STUDY TEXT ▸
Irrwege und Umwege im Frömmigkeitsleben der Gegenwart
“Dead Ends and Deviations in the Piety of the Present Day.”
By Fr. Max Kassiepe OMI
Second Expanded and Revised Edition, Echter-Verlag, Würzburg 1940.
Irrwege und Umwege (“Dead Ends and Deviations”) is a most extraordinary work – the first edition was published in 1939. For it is a very early detailed critical commentary on the forces within the Church that were even then advocating change – above all, the Liturgical Movement. By 1939 the Liturgical Movement had obtained achieved real significance, at least in the German-speaking world. It’s obvious, however, that it still retained somewhat the air of a cult, gaining momentum, but still not readily understandable to the mass of Catholics. The Liturgical Movement, as described by Fr. Kassiepe, was promoted by a clique of writers, monks, young priests and their youthful lay enthusiasts. And it still remained a movement, as Fr. Max Kassiepe’s book testifies, that had not yet been canonized and could be challenged publicly and directly. (The publication date of this book also shows that even in 1940 the Church enjoyed considerable freedom in the Third Reich – that is, as long as one didn’t criticize the regime.)

GIVEN DATA ▸
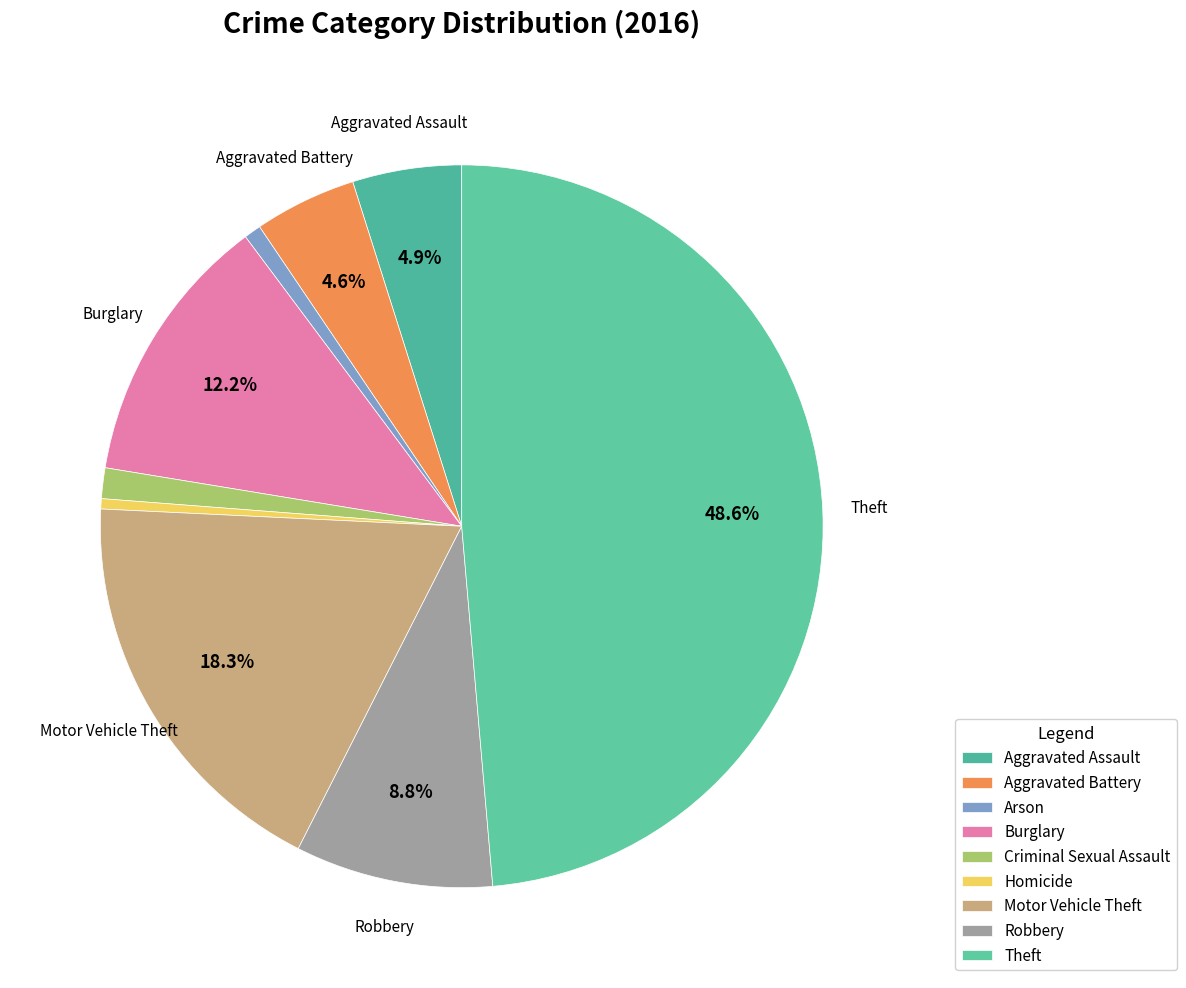

To the nearest percent, what portion does Burglary represent?

12%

TO DO ▸
Write out the whole text about Fr. Max Kassiepe's book word for word. The data has nothing to do with the text.

SOLUTION TO THIS EXERCISE ▸
Irrwege und Umwege im Frömmigkeitsleben der Gegenwart
“Dead Ends and Deviations in the Piety of the Present Day.”
By Fr. Max Kassiepe OMI
Second Expanded and Revised Edition, Echter-Verlag, Würzburg 1940.
Irrwege und Umwege (“Dead Ends and Deviations”) is a most extraordinary work – the first edition was published in 1939. For it is a very early detailed critical commentary on the forces within the Church that were even then advocating change – above all, the Liturgical Movement. By 1939 the Liturgical Movement had obtained achieved real significance, at least in the German-speaking world. It’s obvious, however, that it still retained somewhat the air of a cult, gaining momentum, but still not readily understandable to the mass of Catholics. The Liturgical Movement, as described by Fr. Kassiepe, was promoted by a clique of writers, monks, young priests and their youthful lay enthusiasts. And it still remained a movement, as Fr. Max Kassiepe’s book testifies, that had not yet been canonized and could be challenged publicly and directly. (The publication date of this book also shows that even in 1940 the Church enjoyed considerable freedom in the Third Reich – that is, as long as one didn’t criticize the regime.)